Regulasi tersebut mengamanatkan pemerintah daerah tidak hanya membuka akses kerja yang seluas-luasnya bagi masyarakat, tetapi juga menyiapkan tenaga kerja lokal agar memiliki daya saing dan mampu memenuhi kebutuhan industri di Kabupaten Gresik.

Kepala Dinas Tenaga Kerja Kabupaten Gresik Zainul Arifin menjelaskan pada Job Fair Tematik 2026, pihaknya memfasilitasi 1.976 lowongan pekerjaan. Jumlah tersebut melengkapi pelaksanaan mini job fair yang rutin digelar sepanjang Januari hingga Juni 2026 dengan 1.698 lowongan, sehingga total kebutuhan tenaga kerja yang telah difasilitasi hingga Juli 2026 mencapai 3.677 lowongan pekerjaan.

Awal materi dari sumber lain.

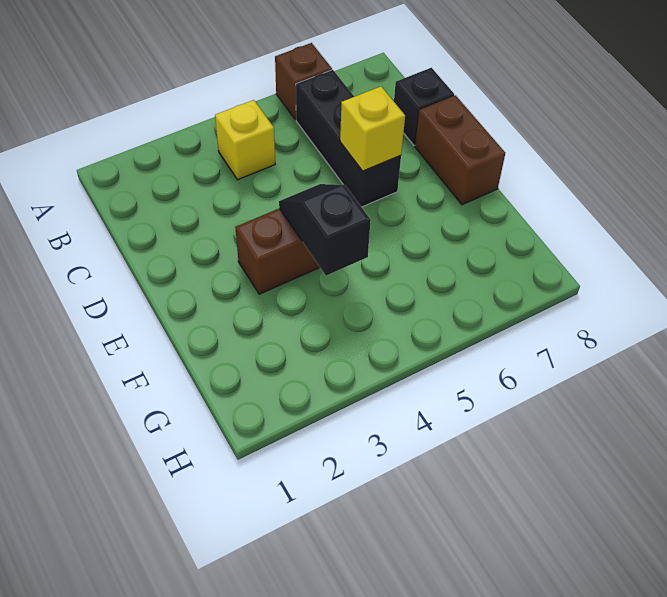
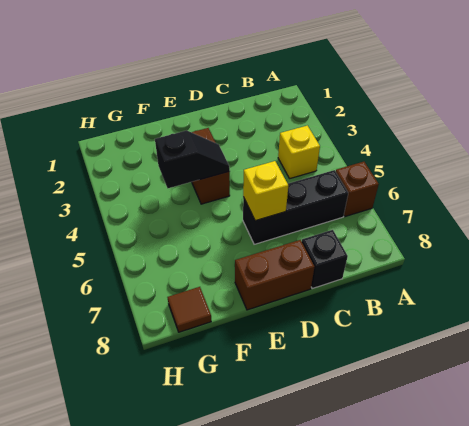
none -> brown 1x1 tile [167,287,211,332]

Zainul mengungkapkan, evaluasi penyelenggaraan Job Fair 2025 menjadi pijakan penting dalam penyempurnaan sistem penempatan tenaga kerja. Dari 2.968 kebutuhan tenaga kerja yang difasilitasi melalui Gresikerja, sebanyak 1.058 tenaga kerja berhasil ditempatkan di dalam negeri, sementara 391 pekerja migran Indonesia (PMI) berhasil ditempatkan di luar negeri.

Meski demikian, masih terdapat 396 lowongan dalam negeri yang belum terisi, terutama pada posisi yang membutuhkan kompetensi khusus seperti crew store, sales, pengemudi, dan tenaga keamanan bersertifikat.

“Karena itu, tahun ini kami mewajibkan seluruh perusahaan peserta Job Fair melaporkan hasil rekrutmen paling lambat tiga bulan setelah kegiatan. Evaluasi ini penting, agar kami mengetahui sejauh mana efektivitas penempatan tenaga kerja dan dapat menyusun kebijakan yang lebih tepat sasaran,” ujar Zainul.

Ia menambahkan, kebutuhan industri di Gresik hingga Juli 2026 masih didominasi lulusan SMK/SLTA dengan 3.145 lowongan. Selain itu, tersedia 377 lowongan untuk lulusan S1, 111 lowongan D3, 20 lowongan D1/D2, 14 lowongan SMP, dan 20 lowongan bagi lulusan SD.

“Kondisi tersebut menunjukkan bahwa dunia usaha tidak semata-mata melihat jenjang pendidikan, tetapi juga mempertimbangkan kompetensi dan keterampilan yang dimiliki pencari kerja,” ujar mantan Camat Manyar ini.

Untuk menjawab kebutuhan tersebut, sepanjang 2025 Disnaker Gresik telah menyelenggarakan pelatihan bagi 756 calon tenaga kerja, yang terdiri atas 466 pencari kerja dan 290 peserta program pendamping ijazah SMK. Dari peserta pelatihan tersebut, sekitar 85 persen telah berhasil terserap ke dunia kerja, sedangkan sisanya masih dalam proses pendataan.

Bupati Gresik Fandi Akhmad Yani menegaskan, Job Fair Tematik 2026 yang digelar di Icon Mall Kamis (16/7) – Jumat (17/7) bukan sekadar agenda seremonial ataupun gimmick.

Kegiatan itu merupakan bagian dari strategi Pemerintah Kabupaten Gresik dalam membangun ekosistem ketenagakerjaan yang transparan, akuntabel, sekaligus memastikan tenaga kerja lokal mampu menjawab kebutuhan dunia industri yang terus berkembang.

“Seluruh prosesnya bisa kita pertanggungjawabkan, mulai dari siapa yang mendaftar, mengikuti seleksi, sampai siapa yang akhirnya diterima bekerja. Semua tercatat dalam sistem sehingga hasilnya bisa diukur dan dievaluasi,” tegas Bupati Yani.